Our findings demonstrate that patients with isolated brain relapse as their first metastatic event have inferior OS from metastatic diagnosis to death compared to those that develop BCBrM later in their metastatic disease course with concurrent ECD (Fig. 4). The current first-line systemic therapy for advanced HER2 + BC remains a taxane, pertuzumab and trastuzumab regardless of BCBrM status [20]. The intracranial activity of trastuzumab and pertuzumab is minimal compared to newer generation HER2-targeted therapies [21]. Tucatinib is a highly HER2-selective small-molecule oral tyrosine kinase inhibitor.
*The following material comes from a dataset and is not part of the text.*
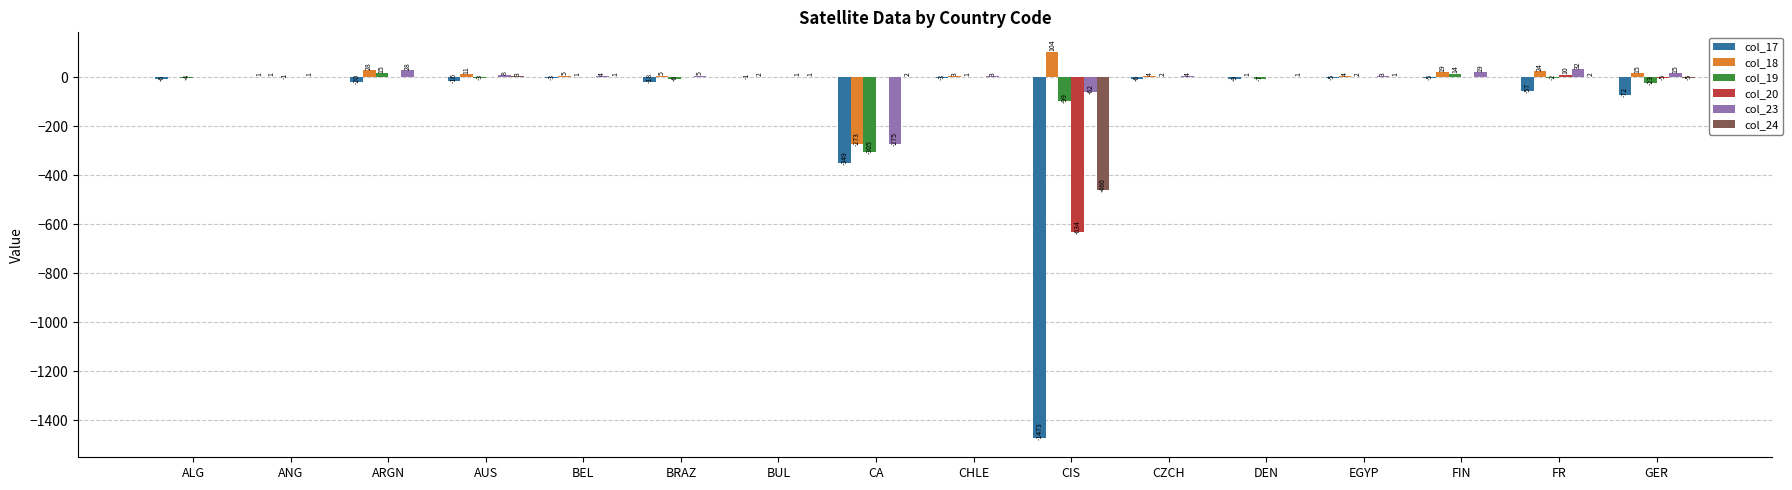

How many data points does each series have?

16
When used in combination with trastuzumab and capecitabine in the HER2CLIMB clinical trial, patients with baseline active, stable or progressive BCBrM had improved CNS-PFS and OS with the addition of tucatinib [9]. Given the poor OS in patients with isolated brain relapse, we believe clinical trials utilizing brain penetrable HER2-targeted therapies such as tucatinib combinations in the first-line setting are warranted. Clinical trials utilizing tucatinib added to T-DM1 or trastuzumab/pertuzumab after isolated brain relapse for secondary BCBrM prevention are underway (NCT05323955).
OS from BCBrM to death also differed significantly depending on ECD status (Fig. 5). Patients with concurrent progressive ECD had the worst OS from first BCBrM to death. Current ASCO guidelines recommend a change in systemic therapy when there is concurrent intracranial and extracranial disease progression. Finding robust agents in this setting with both intracranial and extracranial activity are imperative.
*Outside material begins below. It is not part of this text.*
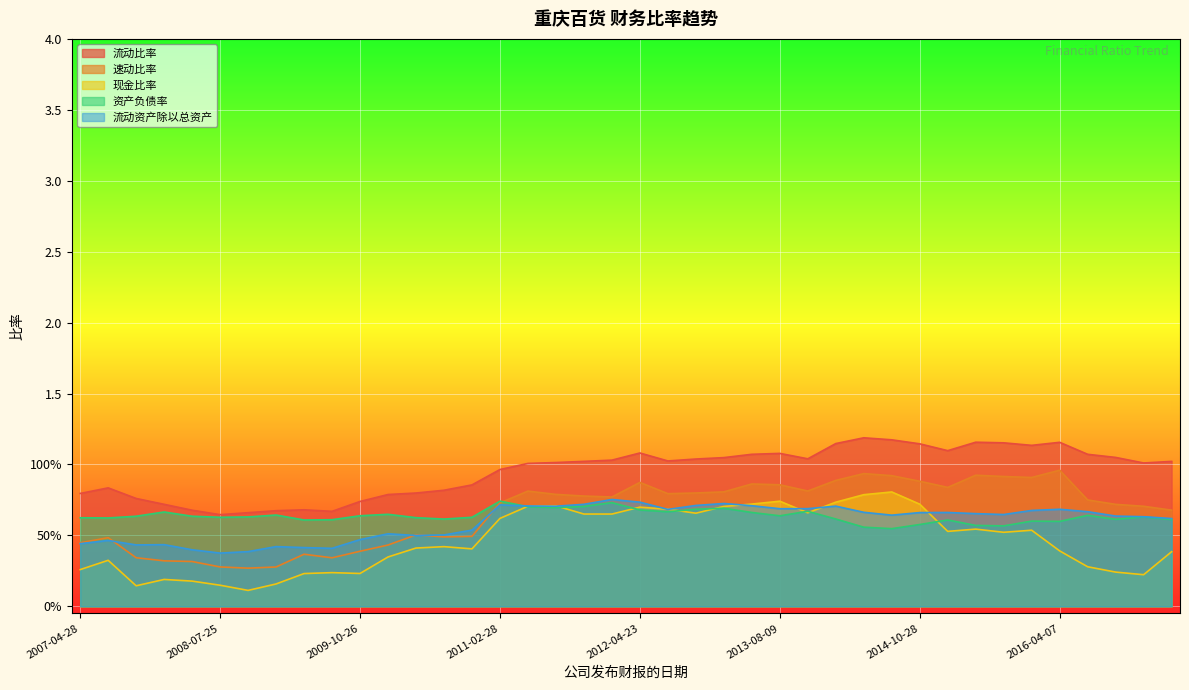

What are all the series names shown in the legend?

流动比率, 速动比率, 现金比率, 资产负债率, 流动资产除以总资产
Lastly, in this patient cohort, there was no statistically significant difference in intracranial progression free survival based on the status of ECD. However, median iPFS for patients with progressive ECD was 7.7 (95% CI: 6.0-13.3) months versus 11.2 (95% CI: 9.2–16.3) months for stable/responding and 8.3 (5.7–12.0) months for patients without ECD. This data suggests that patients with concurrently progressive intracranial and extracranial disease may have shorter iPFS than those with controlled or absent extracranial disease, though further studies are needed. For clinical trials utilizing intracranial progression-free survival as a primary endpoint, stratifying by extracranial disease status may be necessary.
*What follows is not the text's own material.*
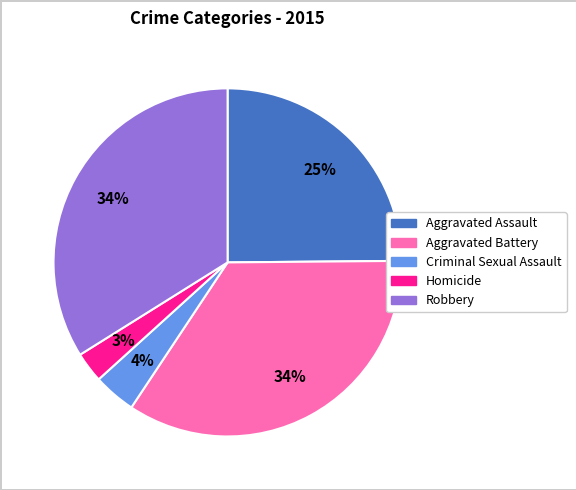

How many slices are in this pie chart?

5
This study has several limitations. This study was only performed at one institution, Duke University, which inherently limits our population of patients. However, with over 150 HER2 + patients, this study constitutes one of the largest retrospective analyses of HER2 + intracranial metastases. Another limitation is the retrospective nature of this study. All patients with HER2 + BCBrM treated with any radiation at Duke between 2008 and 2021 were included, but there may still be confounding factors uncontrollable in retrospective series. Furthermore, only clinically significant brain metastases leading to MRI diagnosis were included as is standard practice and implications of asymptomatic brain metastases are unknown. Also, few patients in this cohort were treated with newer HER2 targeted agents such as trastuzumab deruxtecan or tucatinib-containing regimens which both prolong survival in HER2 + BCBrM patients. Finally, it is unknown when these patients may have developed asymptomatic BCBrM as MRI screening is not standard of care for breast cancer treatment, which could have an impact on the demonstrated survival in this study.
In conclusion, patients with isolated HER2 + brain relapse had shorter OS compared to those developing BCBrM later in their treatment course with either controlled or progressive ECD. Clinical trials exploring highly brain penetrable HER2 targeting agents after initial first brain relapse are warranted in this population.